• [SHORT PROBLEM]: Starting with the line that contains "Given the image: Segment" and going on through the line that contains "Image attached. INPUT: image.", change "Segment" to "Outline". Write those lines out again with nothing else altered.

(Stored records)
= = = =
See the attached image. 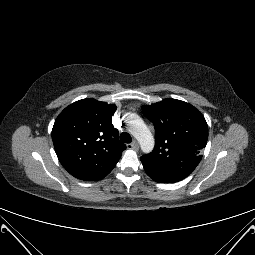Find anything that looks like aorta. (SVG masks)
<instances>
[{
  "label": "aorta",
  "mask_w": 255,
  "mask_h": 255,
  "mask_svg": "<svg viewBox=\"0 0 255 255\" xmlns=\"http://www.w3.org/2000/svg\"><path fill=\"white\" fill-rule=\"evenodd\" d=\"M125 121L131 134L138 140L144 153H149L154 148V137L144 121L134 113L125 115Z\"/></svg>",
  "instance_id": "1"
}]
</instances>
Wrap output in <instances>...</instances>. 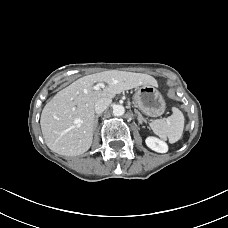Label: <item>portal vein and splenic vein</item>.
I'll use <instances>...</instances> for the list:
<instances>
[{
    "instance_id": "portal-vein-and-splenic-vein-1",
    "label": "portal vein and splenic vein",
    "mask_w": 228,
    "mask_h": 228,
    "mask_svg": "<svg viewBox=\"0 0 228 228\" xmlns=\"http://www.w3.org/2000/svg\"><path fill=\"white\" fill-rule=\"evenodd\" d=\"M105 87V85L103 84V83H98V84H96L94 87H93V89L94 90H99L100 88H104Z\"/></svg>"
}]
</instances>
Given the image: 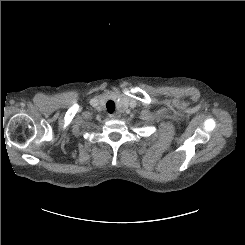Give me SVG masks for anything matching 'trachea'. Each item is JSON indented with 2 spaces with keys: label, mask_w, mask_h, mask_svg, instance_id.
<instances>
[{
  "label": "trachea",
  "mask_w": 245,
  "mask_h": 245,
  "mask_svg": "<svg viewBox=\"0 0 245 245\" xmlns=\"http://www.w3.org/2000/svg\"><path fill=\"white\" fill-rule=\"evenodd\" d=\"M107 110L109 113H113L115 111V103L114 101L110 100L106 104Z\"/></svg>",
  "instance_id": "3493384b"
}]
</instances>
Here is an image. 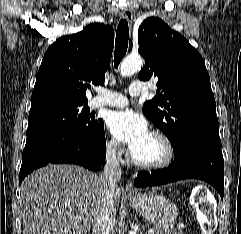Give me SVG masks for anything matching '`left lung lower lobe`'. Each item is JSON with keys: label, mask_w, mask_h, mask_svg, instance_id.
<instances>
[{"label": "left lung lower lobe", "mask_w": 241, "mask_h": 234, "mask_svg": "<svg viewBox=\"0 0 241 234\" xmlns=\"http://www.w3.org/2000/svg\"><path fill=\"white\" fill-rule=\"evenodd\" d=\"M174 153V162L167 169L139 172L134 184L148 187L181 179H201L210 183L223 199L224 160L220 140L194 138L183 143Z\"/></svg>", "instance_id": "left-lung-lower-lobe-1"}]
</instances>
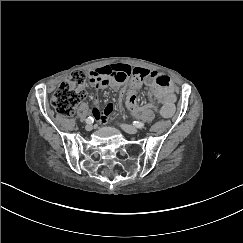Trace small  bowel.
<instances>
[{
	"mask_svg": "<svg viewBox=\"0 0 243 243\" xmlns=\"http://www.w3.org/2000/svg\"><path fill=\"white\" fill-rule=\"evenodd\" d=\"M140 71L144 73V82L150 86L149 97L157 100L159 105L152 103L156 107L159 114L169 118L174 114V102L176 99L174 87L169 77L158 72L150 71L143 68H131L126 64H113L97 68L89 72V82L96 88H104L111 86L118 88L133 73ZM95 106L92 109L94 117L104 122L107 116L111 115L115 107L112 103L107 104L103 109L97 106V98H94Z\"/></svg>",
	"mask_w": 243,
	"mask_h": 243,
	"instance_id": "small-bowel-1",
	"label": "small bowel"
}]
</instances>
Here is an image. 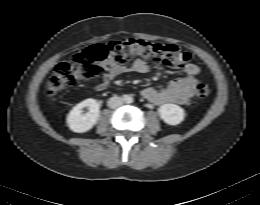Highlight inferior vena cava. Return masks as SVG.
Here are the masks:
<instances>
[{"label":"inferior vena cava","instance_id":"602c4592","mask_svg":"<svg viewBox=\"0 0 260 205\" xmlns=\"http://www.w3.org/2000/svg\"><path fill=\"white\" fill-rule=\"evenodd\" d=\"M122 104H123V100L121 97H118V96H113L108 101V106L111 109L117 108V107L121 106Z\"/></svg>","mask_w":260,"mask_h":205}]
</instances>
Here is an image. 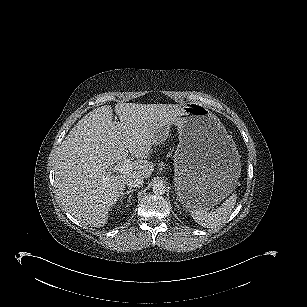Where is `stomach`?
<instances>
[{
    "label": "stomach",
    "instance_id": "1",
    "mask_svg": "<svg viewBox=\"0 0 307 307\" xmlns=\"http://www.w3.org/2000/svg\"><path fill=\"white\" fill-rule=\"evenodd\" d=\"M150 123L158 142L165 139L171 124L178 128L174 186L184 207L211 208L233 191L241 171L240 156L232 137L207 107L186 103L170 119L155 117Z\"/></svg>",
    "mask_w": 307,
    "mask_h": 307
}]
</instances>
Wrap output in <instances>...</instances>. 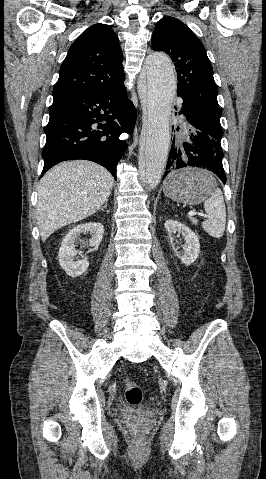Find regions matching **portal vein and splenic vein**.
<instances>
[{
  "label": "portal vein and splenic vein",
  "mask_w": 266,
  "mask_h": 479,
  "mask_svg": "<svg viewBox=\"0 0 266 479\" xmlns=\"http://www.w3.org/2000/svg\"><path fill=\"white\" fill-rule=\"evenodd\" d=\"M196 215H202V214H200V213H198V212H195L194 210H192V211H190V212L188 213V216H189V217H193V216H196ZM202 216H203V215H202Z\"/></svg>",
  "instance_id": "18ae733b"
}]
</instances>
= = = =
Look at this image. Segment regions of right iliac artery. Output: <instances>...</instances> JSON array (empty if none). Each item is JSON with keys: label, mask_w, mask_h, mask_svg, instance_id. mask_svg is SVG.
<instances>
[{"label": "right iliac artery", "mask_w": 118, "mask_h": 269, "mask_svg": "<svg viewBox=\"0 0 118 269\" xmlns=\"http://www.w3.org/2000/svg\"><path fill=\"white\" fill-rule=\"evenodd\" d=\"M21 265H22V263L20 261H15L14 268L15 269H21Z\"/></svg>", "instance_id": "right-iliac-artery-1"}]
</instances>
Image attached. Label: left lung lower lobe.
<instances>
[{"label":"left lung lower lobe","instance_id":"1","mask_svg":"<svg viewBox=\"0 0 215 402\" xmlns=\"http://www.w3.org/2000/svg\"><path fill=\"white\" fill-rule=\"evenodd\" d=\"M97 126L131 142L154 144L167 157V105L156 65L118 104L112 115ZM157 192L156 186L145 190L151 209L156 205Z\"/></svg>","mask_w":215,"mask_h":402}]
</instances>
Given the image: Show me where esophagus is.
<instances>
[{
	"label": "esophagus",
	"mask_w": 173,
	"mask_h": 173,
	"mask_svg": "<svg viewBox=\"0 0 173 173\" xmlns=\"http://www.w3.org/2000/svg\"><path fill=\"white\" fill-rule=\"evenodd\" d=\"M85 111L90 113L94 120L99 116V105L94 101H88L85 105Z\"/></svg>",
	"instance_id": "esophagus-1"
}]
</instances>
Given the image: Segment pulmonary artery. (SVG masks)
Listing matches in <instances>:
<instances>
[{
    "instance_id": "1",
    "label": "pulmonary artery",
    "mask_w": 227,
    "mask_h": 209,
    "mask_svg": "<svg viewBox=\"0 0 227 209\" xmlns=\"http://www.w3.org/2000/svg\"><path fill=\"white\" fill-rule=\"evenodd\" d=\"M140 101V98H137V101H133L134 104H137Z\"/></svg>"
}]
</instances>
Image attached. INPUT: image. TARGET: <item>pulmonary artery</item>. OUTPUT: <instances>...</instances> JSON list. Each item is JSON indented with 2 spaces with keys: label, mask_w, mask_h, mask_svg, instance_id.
= = = =
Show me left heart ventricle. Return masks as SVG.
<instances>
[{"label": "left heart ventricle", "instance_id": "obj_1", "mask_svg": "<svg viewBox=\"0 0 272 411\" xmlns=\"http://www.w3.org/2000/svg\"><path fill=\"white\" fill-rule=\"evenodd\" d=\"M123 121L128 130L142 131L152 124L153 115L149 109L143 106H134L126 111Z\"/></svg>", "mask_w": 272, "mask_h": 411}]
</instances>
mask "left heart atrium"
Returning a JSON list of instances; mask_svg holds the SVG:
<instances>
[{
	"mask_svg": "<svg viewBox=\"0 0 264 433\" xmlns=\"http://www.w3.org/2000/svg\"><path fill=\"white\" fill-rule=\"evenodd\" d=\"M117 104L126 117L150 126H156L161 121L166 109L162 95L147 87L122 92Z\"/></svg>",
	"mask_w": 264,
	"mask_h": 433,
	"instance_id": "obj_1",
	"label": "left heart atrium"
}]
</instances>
= = = =
• [SOLUTION TO THIS PROBLEM]:
Given the image: Outline pulmonary artery. (SVG masks)
Listing matches in <instances>:
<instances>
[{
    "instance_id": "1",
    "label": "pulmonary artery",
    "mask_w": 227,
    "mask_h": 209,
    "mask_svg": "<svg viewBox=\"0 0 227 209\" xmlns=\"http://www.w3.org/2000/svg\"><path fill=\"white\" fill-rule=\"evenodd\" d=\"M140 101V98H137V101H133L134 104H137Z\"/></svg>"
}]
</instances>
Image attached. INPUT: image. TARGET: <item>pulmonary artery</item>. OUTPUT: <instances>...</instances> JSON list. Each item is JSON indented with 2 spaces with keys: label, mask_w, mask_h, mask_svg, instance_id.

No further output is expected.